4. Dynamic Content Handling

// When content changes dynamically
mcpNotify.loading('Waiting for page to load...');
// ... wait for content ...
mcpNotify.done('Page loaded!');

const shouldWait = await mcpPrompt('The content is still loading. Should I wait longer?');

🎨 Visual Design

All messages and prompts use the cyberpunk "hacker matrix" theme:

  • Black background with neon green text (#00ff00)
  • Terminal-style Courier New font
  • Glowing effects and smooth animations
  • High contrast for excellent readability
  • ESC key support for cancellation

🛠️ Implementation Guidelines for Models

Best Practices

  1. Clear Communication: Use descriptive messages that explain what you're doing
  2. Ask for Permission: Confirm before destructive or sensitive actions
  3. Collaborative Selection: When element location is ambiguous, ask user to click
  4. Progress Updates: Use loading/done messages for long operations
  5. Error Handling: Provide clear error messages with next steps

Example Workflows

// Complete login workflow with collaboration
async function collaborativeLogin() {
    // 1. Ask for permission
    const shouldLogin = await mcpPrompt('I need to log in. Should I proceed?');
    if (!shouldLogin) return;
    
    // 2. Get user to identify elements
    mcpNotify.loading('Please help me find the login form...');
    
    mcpInspector.start('Click on the username/email field', (emailField) => {
        mcpNotify.success('Got the email field!');
        
        mcpInspector.start('Now click on the password field', (passwordField) => {
            mcpNotify.success('Got the password field!');
            
            mcpInspector.start('Finally, click the login button', (loginButton) => {
                mcpNotify.done('Perfect!
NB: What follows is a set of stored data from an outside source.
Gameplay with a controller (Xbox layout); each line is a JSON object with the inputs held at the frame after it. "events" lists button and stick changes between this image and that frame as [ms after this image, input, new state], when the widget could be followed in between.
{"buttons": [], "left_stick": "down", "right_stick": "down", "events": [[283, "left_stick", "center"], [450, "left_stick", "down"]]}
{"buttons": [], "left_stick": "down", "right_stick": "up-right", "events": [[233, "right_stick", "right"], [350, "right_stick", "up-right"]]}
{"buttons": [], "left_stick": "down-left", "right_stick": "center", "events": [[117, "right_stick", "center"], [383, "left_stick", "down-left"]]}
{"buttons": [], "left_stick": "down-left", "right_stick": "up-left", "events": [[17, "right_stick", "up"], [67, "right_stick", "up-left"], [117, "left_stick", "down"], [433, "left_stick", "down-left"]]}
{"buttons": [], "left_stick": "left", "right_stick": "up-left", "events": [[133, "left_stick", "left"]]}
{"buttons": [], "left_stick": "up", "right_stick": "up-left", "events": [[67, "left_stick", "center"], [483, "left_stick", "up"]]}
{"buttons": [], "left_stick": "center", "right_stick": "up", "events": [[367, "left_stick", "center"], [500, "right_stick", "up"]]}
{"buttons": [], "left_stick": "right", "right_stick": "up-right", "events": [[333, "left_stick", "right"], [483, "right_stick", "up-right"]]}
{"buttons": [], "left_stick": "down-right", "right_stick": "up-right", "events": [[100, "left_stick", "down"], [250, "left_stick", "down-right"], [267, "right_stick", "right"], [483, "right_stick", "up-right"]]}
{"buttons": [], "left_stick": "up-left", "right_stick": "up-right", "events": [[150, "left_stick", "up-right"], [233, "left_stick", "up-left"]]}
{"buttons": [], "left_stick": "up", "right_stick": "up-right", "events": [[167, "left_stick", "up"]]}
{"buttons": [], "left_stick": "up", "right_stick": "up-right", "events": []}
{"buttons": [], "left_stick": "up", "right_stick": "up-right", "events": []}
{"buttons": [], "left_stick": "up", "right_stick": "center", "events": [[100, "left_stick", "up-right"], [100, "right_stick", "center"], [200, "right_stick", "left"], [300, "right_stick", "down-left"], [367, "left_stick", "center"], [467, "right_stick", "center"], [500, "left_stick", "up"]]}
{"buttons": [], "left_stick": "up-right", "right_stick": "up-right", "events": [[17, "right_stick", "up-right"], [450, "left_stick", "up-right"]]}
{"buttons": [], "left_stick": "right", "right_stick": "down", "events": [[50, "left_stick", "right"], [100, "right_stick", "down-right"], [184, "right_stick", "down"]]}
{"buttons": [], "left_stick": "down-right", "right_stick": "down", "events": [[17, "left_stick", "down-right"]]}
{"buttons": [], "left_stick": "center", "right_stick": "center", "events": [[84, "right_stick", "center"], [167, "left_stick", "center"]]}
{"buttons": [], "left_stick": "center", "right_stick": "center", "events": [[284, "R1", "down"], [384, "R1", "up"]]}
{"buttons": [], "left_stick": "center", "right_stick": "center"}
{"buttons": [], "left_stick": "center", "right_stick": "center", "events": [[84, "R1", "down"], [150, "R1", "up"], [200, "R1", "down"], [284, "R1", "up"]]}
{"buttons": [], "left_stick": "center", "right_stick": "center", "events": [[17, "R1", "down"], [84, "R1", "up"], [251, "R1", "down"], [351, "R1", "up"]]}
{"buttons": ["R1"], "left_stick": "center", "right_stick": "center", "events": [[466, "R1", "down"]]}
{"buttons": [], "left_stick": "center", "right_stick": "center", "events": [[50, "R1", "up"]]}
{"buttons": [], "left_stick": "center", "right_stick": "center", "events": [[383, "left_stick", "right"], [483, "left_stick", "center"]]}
I have all the elements I need.');
                
                // Now use the XPaths for automation
                performLogin(emailField.xpath, passwordField.xpath, loginButton.xpath);
            });
        });
    });
}

🔧 Technical Notes

Initialization

These functions are automatically available after injecting the collaboration system:

// Check if available
if (typeof mcpMessage === 'function') {
    mcpNotify.success('Collaboration system ready!');
}

Error Handling

All functions include built-in error handling and will gracefully fail if DOM manipulation isn't possible.

Performance

  • Messages auto-clean up after display
  • Event listeners are properly removed
  • No memory leaks from repeated usage

This collaboration API transforms the MCP browser automation from a purely programmatic tool into an interactive, user-guided system that combines AI efficiency with human insight and precision.